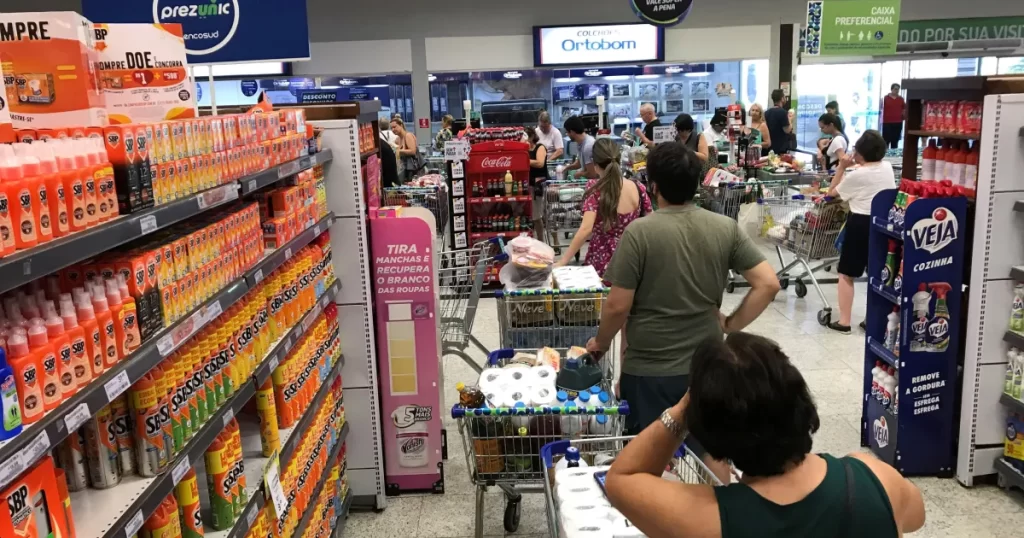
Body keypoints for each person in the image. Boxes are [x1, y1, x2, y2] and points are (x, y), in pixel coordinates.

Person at [603, 332, 926, 538]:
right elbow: (916, 518)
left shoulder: (711, 520)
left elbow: (621, 478)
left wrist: (686, 406)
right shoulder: (875, 479)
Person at [584, 141, 780, 450]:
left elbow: (618, 305)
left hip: (650, 371)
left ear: (654, 186)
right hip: (709, 365)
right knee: (710, 453)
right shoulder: (725, 228)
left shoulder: (639, 233)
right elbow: (768, 284)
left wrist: (601, 342)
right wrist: (730, 324)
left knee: (650, 456)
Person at [826, 130, 896, 333]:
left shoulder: (857, 175)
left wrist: (841, 167)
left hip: (860, 223)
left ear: (860, 153)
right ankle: (871, 320)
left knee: (847, 273)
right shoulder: (887, 167)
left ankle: (844, 322)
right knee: (876, 272)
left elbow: (831, 194)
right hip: (882, 224)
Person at [556, 138, 651, 275]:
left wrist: (563, 261)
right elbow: (650, 222)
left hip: (602, 261)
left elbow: (585, 229)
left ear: (595, 164)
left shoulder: (595, 189)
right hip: (632, 258)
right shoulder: (638, 187)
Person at [525, 127, 550, 239]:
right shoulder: (524, 150)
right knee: (530, 215)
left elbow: (540, 163)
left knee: (536, 215)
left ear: (531, 137)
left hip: (538, 184)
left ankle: (541, 241)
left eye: (525, 137)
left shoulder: (540, 147)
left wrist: (523, 160)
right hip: (527, 183)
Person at [562, 116, 597, 180]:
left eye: (567, 132)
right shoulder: (580, 143)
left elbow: (593, 174)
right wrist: (566, 168)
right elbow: (578, 164)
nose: (567, 135)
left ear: (572, 132)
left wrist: (580, 174)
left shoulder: (588, 146)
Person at [391, 118, 422, 182]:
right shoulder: (397, 139)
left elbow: (413, 151)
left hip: (413, 170)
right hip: (405, 169)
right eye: (391, 128)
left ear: (401, 125)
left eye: (394, 127)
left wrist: (397, 151)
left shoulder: (408, 136)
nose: (393, 129)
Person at [765, 89, 792, 155]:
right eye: (784, 97)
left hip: (769, 148)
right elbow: (787, 130)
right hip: (781, 148)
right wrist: (790, 119)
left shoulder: (766, 113)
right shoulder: (783, 112)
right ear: (782, 99)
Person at [882, 83, 906, 149]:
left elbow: (904, 108)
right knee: (886, 140)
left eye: (898, 89)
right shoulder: (885, 98)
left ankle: (894, 154)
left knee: (895, 141)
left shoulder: (901, 99)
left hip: (898, 122)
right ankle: (886, 153)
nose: (897, 91)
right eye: (895, 89)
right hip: (887, 122)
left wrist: (903, 115)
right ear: (891, 89)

--------------------------------------------------

**Instructions to follow:** Your answer must be every line from the listing above that holds the string "wrist".

**Task output:**
left wrist: (686, 406)
left wrist: (601, 342)
right wrist: (730, 324)
left wrist: (841, 167)
left wrist: (563, 261)
left wrist: (523, 160)
right wrist: (566, 168)
left wrist: (580, 174)
left wrist: (397, 151)
right wrist: (790, 119)
left wrist: (903, 115)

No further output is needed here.